In the federal system, who has the authority to decide whether and under what circumstances persons previously convicted of crimes will be allowed to possess guns, bullet-proof vests, and similar items that can be used to commit crimes or to defend against them?

Today, in Alderman v. United States, the U.S. Supreme Court declined to review a decision of the Ninth Circuit upholding a federal statute which forbids persons previously convicted of crimes of violence to possess "body armor."  Justice Thomas, joined by Justice Scalia, dissented, arguing the Court should take the case.  The federal law is supposed to come within the power to regulate interstate commerce because it requires that the body armor have moved in interstate commerce at some point.  That is a very tenuous hook, under some relatively recent* Supreme Court precedents, Lopez and Morrison.  See this prior post.

I have long contended that enumerated powers and not the Second Amendment was the way to go after Congress's more extreme limitations on firearm ownership (e.g., a lifetime ban for a single misdemeanor conviction of domestic violence).  The fact that only one other Justice joined the opinion is somewhat surprising, but a Justice's decision not to join an opinion such as this does not necessarily indicate disagreement on the underlying point.

Particularly in light of the tragedy in Tucson, let me make clear that I am not taking a broad stand against restrictions on firearm ownership.  Some restrictions are needed, obviously.  However, I do believe that these decisions come within the state's authority in our federal structure.
A footnote for Ninth Circuit watchers -- the dissent from denial of rehearing en banc is by Judge O'Scannlain joined by Judge Paez et al.  Not a lineup you see every day.

* Relatively recent compared to, e.g., Wickard v. Filburn (1942).

Saved data entries —
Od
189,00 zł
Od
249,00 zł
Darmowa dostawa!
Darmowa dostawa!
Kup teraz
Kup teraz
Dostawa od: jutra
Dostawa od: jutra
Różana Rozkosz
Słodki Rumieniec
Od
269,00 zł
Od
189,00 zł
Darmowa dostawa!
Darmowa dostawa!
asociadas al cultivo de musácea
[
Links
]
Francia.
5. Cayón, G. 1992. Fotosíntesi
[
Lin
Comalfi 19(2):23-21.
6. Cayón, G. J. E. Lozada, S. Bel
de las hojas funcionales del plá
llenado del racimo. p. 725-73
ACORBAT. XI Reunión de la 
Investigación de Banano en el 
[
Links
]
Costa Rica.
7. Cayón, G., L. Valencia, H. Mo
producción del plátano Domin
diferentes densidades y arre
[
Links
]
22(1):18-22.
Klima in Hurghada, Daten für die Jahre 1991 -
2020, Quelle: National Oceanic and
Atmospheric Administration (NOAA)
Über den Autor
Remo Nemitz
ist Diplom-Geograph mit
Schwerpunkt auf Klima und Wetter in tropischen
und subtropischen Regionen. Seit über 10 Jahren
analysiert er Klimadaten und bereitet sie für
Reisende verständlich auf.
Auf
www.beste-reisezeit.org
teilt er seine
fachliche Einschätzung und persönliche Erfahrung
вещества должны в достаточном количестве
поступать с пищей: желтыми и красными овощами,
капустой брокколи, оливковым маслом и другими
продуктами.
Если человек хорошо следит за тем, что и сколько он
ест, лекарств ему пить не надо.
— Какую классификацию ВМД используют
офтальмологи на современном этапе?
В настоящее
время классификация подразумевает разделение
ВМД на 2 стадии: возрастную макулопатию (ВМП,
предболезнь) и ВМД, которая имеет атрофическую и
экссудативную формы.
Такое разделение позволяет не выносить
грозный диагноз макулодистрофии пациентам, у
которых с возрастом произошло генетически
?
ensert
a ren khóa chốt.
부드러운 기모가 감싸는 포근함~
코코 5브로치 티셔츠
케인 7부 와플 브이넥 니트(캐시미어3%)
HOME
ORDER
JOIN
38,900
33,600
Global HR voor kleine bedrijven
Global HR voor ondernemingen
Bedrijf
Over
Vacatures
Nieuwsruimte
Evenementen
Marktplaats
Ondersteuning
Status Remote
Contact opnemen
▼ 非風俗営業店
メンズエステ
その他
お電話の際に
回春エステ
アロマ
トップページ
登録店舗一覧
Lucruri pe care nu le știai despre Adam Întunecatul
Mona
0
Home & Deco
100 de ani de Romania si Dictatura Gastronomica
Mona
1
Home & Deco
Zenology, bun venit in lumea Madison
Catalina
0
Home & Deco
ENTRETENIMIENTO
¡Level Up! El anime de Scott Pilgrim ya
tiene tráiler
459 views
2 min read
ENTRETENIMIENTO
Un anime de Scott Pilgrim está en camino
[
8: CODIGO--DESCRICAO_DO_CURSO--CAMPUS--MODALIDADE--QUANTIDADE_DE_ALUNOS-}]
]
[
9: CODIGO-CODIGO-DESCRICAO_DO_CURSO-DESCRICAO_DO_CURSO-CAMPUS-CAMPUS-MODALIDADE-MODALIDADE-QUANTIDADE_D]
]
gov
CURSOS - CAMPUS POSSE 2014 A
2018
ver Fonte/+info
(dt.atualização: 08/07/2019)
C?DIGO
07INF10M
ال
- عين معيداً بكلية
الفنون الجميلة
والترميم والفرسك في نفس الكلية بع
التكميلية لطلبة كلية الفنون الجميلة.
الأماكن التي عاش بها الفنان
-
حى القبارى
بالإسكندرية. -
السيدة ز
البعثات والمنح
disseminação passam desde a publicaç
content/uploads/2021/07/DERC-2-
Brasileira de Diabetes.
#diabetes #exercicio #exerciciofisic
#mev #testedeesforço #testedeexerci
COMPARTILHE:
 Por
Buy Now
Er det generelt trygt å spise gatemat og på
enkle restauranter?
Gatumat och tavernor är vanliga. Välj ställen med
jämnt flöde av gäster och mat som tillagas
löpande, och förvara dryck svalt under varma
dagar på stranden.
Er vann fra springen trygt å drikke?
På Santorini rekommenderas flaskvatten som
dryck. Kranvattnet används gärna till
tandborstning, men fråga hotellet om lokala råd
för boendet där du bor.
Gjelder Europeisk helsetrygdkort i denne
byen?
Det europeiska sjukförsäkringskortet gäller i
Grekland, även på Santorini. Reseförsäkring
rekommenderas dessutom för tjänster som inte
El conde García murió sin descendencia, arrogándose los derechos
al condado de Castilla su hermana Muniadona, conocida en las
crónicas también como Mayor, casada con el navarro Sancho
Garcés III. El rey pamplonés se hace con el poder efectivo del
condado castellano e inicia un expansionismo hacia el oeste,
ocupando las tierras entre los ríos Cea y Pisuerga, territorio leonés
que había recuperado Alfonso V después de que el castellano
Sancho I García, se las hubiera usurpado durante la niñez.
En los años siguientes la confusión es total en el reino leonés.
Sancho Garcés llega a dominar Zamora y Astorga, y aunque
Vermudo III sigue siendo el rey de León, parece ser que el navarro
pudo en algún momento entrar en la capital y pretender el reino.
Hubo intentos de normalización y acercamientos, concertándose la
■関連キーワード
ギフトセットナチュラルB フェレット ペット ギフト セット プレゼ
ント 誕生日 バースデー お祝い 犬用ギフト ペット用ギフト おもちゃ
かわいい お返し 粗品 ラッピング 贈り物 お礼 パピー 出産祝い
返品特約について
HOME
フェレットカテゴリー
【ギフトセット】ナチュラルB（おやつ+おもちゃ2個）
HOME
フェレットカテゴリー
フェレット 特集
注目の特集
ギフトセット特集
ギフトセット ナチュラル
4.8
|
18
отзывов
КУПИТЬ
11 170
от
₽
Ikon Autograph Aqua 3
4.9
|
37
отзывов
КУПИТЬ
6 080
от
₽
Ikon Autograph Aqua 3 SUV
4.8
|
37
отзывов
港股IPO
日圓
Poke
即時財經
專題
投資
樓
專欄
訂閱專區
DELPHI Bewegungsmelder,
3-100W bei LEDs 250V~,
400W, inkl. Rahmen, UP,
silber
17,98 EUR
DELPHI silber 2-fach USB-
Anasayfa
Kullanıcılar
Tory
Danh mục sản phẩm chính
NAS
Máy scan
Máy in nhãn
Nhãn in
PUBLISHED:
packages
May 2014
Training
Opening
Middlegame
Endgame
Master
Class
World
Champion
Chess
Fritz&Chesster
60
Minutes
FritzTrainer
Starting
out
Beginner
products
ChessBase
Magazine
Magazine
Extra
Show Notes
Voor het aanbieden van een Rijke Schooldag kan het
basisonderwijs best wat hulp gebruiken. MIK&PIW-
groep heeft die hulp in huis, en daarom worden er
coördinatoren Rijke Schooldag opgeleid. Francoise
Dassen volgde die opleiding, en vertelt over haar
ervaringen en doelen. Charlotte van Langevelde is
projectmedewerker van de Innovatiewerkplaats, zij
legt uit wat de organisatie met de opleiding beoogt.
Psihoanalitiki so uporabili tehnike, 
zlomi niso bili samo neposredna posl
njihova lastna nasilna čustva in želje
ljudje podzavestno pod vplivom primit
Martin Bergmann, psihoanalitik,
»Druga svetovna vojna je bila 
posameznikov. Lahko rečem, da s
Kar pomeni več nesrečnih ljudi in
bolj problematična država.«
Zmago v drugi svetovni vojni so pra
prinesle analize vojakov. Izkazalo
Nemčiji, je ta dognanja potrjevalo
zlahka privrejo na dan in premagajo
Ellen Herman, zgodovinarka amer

Questions on the material —
1. Condense the paragraph of the commentary on Alderman v. United States that begins "Today, in Alderman v. United States" into a short bulleted list that keeps its main facts.
2. From the commentary on Alderman v. United States, extract the part that opens with the words containing "I have long" and closes with "our federal structure.".

Activity answers —
1.
- The U.S. Supreme Court declined to review a Ninth Circuit decision upholding a federal statute that forbids persons previously convicted of crimes of violence to possess body armor.
- Justice Thomas, joined by Justice Scalia, dissented, arguing that the Court should take the case.
- The law is supposed to fall within the power to regulate interstate commerce because it requires that the body armor have moved in interstate commerce at some point.
- Under the relatively recent precedents Lopez and Morrison, that is a very tenuous hook.

2.
I have long contended that enumerated powers and not the Second Amendment was the way to go after Congress's more extreme limitations on firearm ownership (e.g., a lifetime ban for a single misdemeanor conviction of domestic violence).  The fact that only one other Justice joined the opinion is somewhat surprising, but a Justice's decision not to join an opinion such as this does not necessarily indicate disagreement on the underlying point.

Particularly in light of the tragedy in Tucson, let me make clear that I am not taking a broad stand against restrictions on firearm ownership.  Some restrictions are needed, obviously.  However, I do believe that these decisions come within the state's authority in our federal structure.